Going back into the video, the mother mouse went to confront the giant centipede. Their battle involves lightning-reflexes that when one of them receives a "vital hit", surely the creature that got hit will be the end of it. Fortunately, the grasshopper mouse was able to pin and disable the giant centipede saving its young from the unwary predator.

Snake versus Giant Centipede

Snake do belong into the "reptilian" world of creatures (while centipedes into the world of insects), but do you know that some giant centipede can go over-board by also attacking snakes as their prey?

The majority of individuals claim that there is no way for a snake to fall as prey by any giant centipedes. It's because any snake can easily crush the centipede with their constricting-body (or inject their poisonous venom with their fangs). However, this was not the case from an interesting encounter between a giant centipede and snake in the plantation area in Penang, Malaysia.

Here's the video that went viral around the web which was about a giant centipede feeding on its snake prey:


As shown on the video, you can see that the giant centipede had genuinely grabbed the lower-half portion of the snake's body. The snake seem to panicked probably it doesn't know what to do. Suddenly, the snake rolled and twisted around showing some kind of painful struggle. At this point, the giant centipede had actually embedded its fangs deep into the snake's flesh.

After a few more minutes, the centipede's venom finally took effect where the snake can no longer move.

Giant Centipede versus a Young Viper Snake

In the Island of Macedonia, Golem Grad which is also known as "Snake Island", a group of scientists were surprised on what they had found on their exploration around the island. They had surprising encountered a young dead viper snake with a head and nose of a giant centipede sticking out from its stomach.

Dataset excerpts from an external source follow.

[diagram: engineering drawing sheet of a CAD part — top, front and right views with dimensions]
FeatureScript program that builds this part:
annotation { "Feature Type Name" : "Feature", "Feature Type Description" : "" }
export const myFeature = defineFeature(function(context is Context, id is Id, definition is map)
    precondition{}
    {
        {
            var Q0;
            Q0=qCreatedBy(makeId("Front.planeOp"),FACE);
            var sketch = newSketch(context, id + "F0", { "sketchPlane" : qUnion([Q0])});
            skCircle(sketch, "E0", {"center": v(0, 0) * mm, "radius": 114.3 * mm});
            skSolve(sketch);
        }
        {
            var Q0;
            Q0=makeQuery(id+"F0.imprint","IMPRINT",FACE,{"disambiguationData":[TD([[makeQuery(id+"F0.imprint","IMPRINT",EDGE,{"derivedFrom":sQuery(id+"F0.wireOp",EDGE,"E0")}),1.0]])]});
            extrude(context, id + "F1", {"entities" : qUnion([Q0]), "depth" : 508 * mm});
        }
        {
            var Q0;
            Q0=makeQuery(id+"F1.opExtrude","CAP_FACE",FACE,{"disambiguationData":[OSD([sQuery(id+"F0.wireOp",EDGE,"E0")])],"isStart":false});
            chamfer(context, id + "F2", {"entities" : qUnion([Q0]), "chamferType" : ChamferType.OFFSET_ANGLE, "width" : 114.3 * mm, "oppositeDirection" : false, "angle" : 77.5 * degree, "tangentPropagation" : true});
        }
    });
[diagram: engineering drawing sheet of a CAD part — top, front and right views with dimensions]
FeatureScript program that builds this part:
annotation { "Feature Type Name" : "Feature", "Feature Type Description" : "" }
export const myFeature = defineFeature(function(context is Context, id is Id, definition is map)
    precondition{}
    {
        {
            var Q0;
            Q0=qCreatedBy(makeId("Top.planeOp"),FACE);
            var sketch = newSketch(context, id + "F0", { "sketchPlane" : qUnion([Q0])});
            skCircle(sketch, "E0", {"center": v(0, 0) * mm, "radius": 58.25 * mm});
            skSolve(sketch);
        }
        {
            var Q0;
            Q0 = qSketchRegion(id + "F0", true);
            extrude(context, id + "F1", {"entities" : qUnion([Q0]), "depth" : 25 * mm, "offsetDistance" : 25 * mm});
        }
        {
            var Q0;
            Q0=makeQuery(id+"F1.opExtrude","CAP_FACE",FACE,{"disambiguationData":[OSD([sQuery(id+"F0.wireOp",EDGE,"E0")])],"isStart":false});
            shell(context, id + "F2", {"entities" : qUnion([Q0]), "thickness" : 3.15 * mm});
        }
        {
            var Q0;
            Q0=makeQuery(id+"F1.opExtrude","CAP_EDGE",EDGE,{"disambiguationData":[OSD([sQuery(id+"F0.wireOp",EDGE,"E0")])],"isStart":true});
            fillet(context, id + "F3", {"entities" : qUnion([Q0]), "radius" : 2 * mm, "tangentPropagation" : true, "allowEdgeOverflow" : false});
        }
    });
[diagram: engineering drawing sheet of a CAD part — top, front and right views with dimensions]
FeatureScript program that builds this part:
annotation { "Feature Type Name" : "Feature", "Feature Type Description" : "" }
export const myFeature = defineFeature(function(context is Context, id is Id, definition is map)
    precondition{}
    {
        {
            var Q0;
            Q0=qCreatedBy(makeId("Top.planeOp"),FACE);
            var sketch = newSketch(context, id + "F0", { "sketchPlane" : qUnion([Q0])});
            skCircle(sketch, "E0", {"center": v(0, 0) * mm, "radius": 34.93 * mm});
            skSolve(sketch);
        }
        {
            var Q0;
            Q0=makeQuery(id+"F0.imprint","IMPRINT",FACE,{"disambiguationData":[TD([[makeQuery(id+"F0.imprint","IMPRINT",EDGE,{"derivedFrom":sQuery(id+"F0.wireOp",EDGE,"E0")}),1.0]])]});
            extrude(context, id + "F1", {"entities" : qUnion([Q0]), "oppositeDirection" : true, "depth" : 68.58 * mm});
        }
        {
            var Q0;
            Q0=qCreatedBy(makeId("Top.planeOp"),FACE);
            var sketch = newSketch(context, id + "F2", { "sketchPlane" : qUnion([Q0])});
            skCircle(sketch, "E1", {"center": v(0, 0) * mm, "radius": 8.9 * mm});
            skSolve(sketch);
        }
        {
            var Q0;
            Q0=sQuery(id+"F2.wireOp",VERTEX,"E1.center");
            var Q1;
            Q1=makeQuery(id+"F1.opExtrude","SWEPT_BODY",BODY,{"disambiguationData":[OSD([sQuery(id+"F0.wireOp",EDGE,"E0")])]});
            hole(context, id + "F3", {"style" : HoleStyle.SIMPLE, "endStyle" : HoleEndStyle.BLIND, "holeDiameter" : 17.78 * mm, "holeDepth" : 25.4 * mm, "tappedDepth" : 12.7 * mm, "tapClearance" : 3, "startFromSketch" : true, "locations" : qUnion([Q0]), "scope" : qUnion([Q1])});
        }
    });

The scientists took both of the creatures in an attempt to solve the mystery. To find out the answer, they had dissected the snake's body to take the centipede out.

According to the scientists' speculations, both creatures had a duel and at some point, the viper managed to devour the centipede as a whole but still remained alive. Since the giant centipede was still alive, it chewed and ate the inside tissues of the snake. This was due to the findings of the scientists that the internal organs of the snake got dissolved and what only remains were the snake's stomach-wall. As a result, the snake died while the giant centipede died from suffocation or got poisoned by the snake's deadly venom.

The young snake viper measures exactly 20 centipedes in length while the giant centipede was about 16 centimeters. Thus, their difference in length is only 4 centimeters.

Wild Forest Ground

Overall, wild or giant centipedes have proven that they are indeed at the top of the food-chain specifically in the world of small creatures.